Solvang simply stole my heart with its European-style windmills, flower-lined streets and Danish architecture. The first time I visited the village I remember feeling like I was walking in one of Hans Christian Andersen’s stories. Half timbered buildings, horse-drawn wagons, storks on the rooftops, clogs and Danish bonnets in the windows, everything was reminiscent of the old Danish countryside.
Just a short 40-minute drive from Santa Barbara, the little town of Solvang was the dream of three Danish immigrants: Reverend Benedict Nordentoft, Reverend J. M. Gregersen, and Professor P. P. Hornsyld, who planned to established here a Danish community. In 1911 they bought 10,000 acres of land next to the beautiful Santa Inés Mission in Santa Barbara County, California.
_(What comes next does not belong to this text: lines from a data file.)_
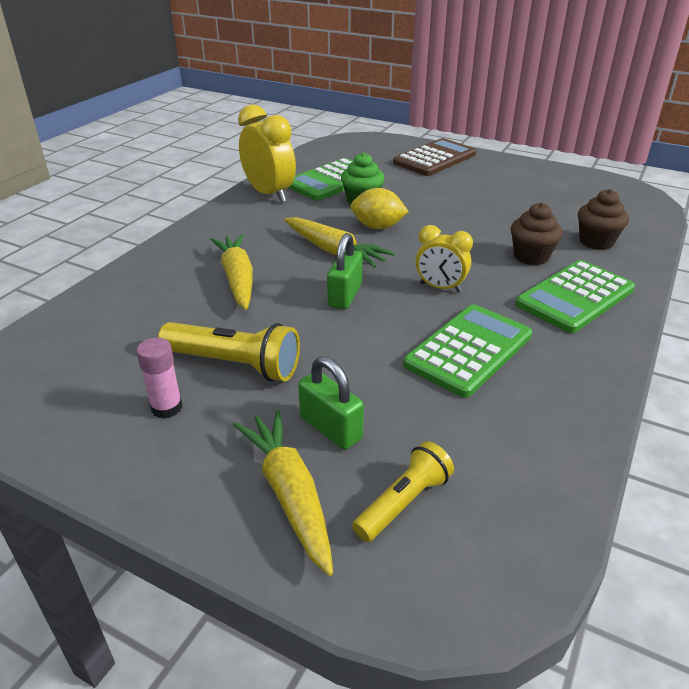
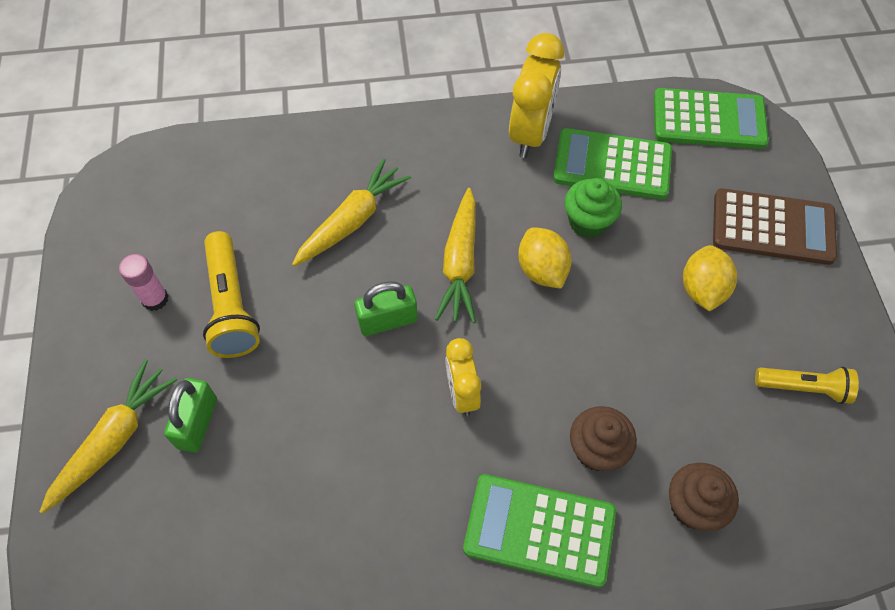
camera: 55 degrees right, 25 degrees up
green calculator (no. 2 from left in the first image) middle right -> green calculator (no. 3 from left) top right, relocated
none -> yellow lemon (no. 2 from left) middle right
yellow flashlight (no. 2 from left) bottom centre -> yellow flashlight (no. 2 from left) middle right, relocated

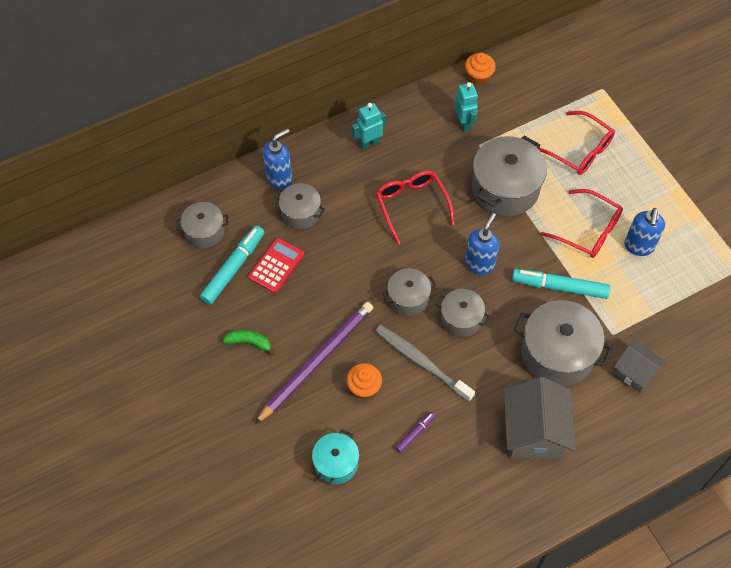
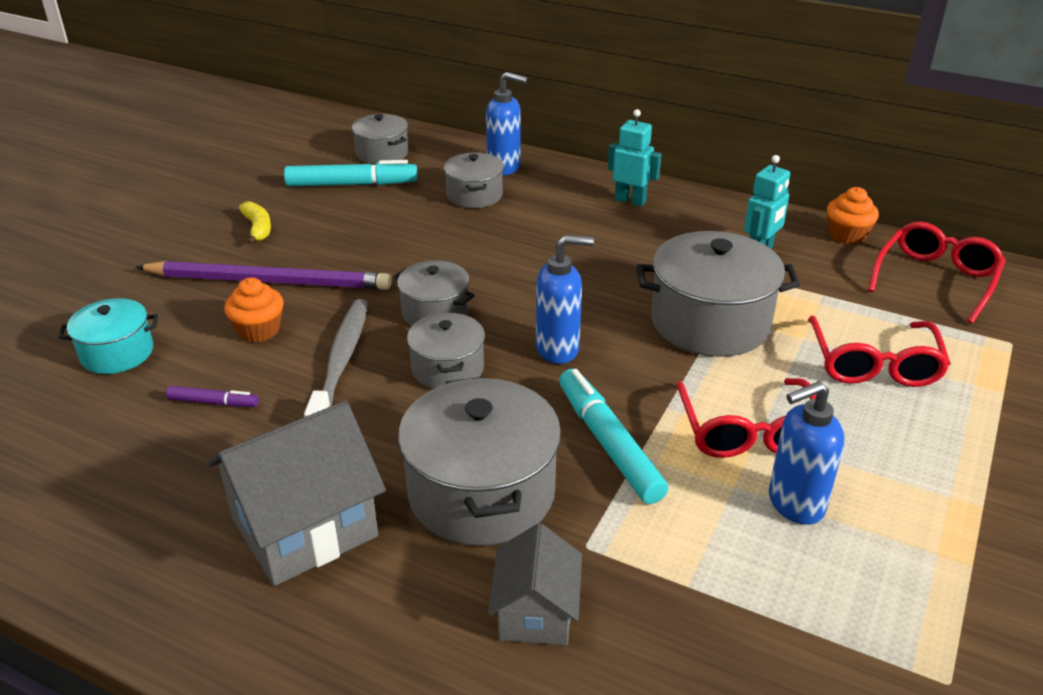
camera: 55 degrees right, 25 degrees down
green banana centre -> yellow banana top left
red glasses (no. 1 from left in the first image) centre -> red glasses (no. 3 from left) middle right, relocated
red calculator centre -> none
They named the new settlement ‘Solvang,’ which in Danish means sunny field. The first settlers were almost all Danish farmers from California, the Midwest and Denmark. The community began growing very fast.
By 1914 they already had schools, businesses, churches and even Danish-language newspapers in town. Although they cooked Danish food, celebrated Danish holidays and kept alive their culture and traditions, the Danes in Solvang tried hard to integrate themselves in the American culture. They learned English and sent their children to grammar school to learn the language too. The tradition of building Danish-style houses and mills continued throughout the years, even as other nationalities started to move into the area.
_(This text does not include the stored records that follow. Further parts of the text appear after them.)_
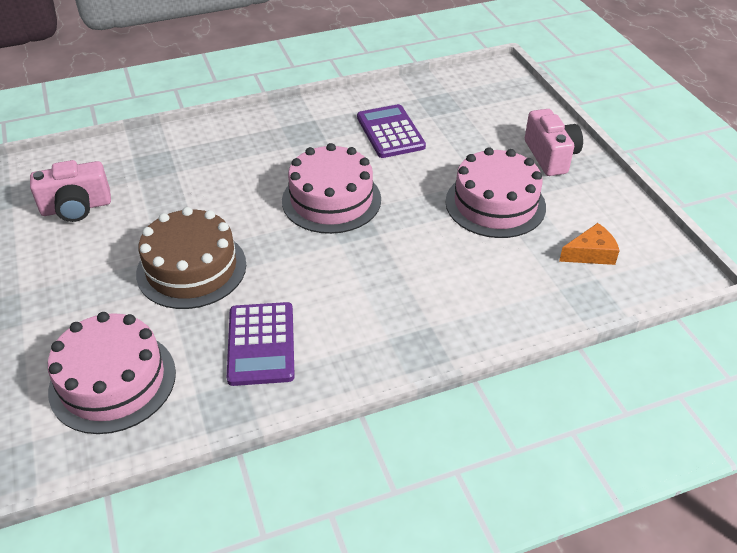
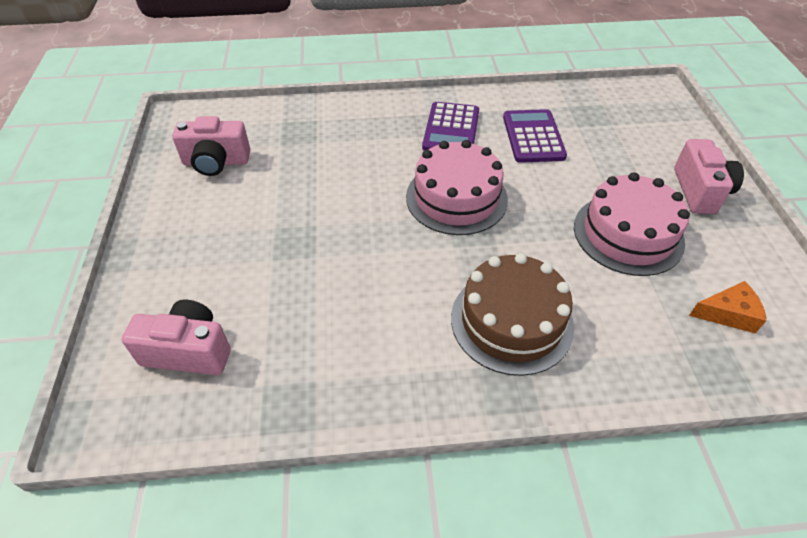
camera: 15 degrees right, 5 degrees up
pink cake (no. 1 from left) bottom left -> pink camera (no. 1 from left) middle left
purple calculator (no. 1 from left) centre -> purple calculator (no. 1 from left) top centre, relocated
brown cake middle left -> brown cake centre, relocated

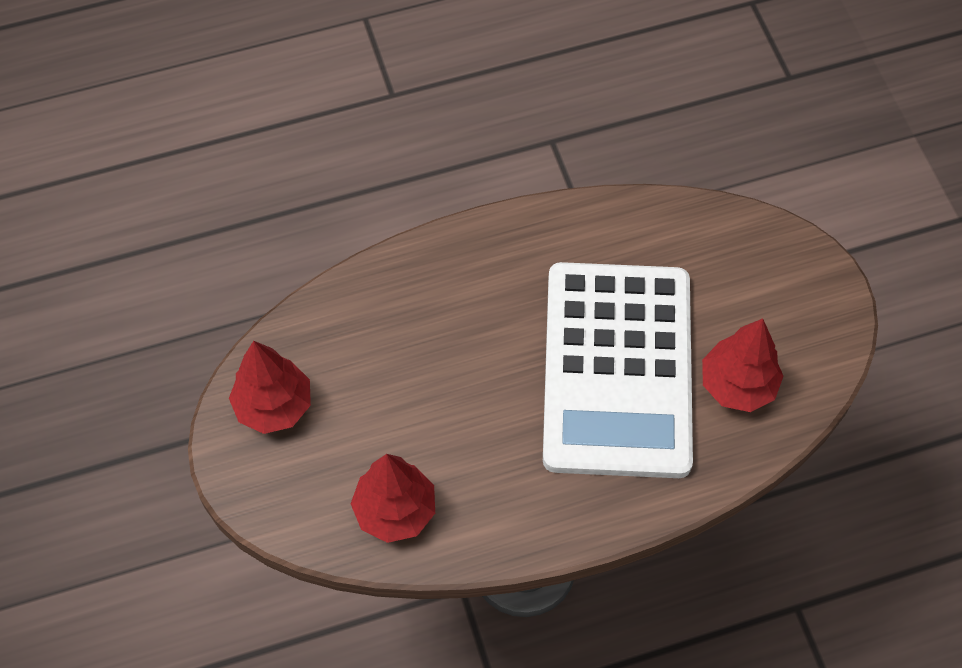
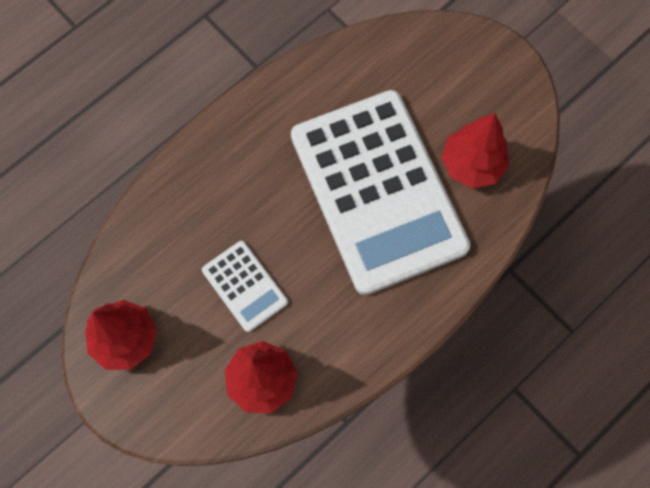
camera: 25 degrees left, 10 degrees up
none -> white calculator (no. 1 from left) centre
After World War II visitors began to discover the quaint town with windmills and half timbered houses that was so unlike any other place in California. As the number of tourists began to grow, so did the number of hotels, restaurants, attractions and the inevitable souvenir shops in Solvang.Today Solvang has about 5,500 residents, but only 10% of them claim to have Danish ancestry. Even though not many Danes still live here, the town still hosts an annual Danish Days celebration, a tradition that began in 1936 when the Danish king and queen visited the town.
Modern Solvang is no longer as unique and authentic as it was in the beginning. In time, the town is a major tourist center, a fusion of Danish and California life. Like any place that tasted success, it turned into a commercial hub that markets and sells anything so it can to continue to run as a business. There is still a string of restaurants along Copenhagen Drive where you can try some Danish specialties, such as pork with red cabbage, spicy beef stew with egg, pickled herring and elegant smorgasbord. But most business in town just display a Danish façade while selling local foods or goods.
Even though many people are turned off by its somewhat touristy atmosphere, Solvang still remains a very appealing place. Due to its great geographical position, the town is an attractive destination for food a wine lovers. From farm-to-table rustic Italian cuisine, American and Danish foods, sweets in all form to award-winning beers and world-class wines, there are plenty of temptations for your taste buds here. So if you happen to be in Los Angeles and you are in the mood for a unique experience, Solvang is a good choice. You’ll be able to experience some great scenery, good food, Danish pastries and fine wines in a relaxed European atmosphere. The town is small enough to be able to walk from one end to the other within a couple of hours.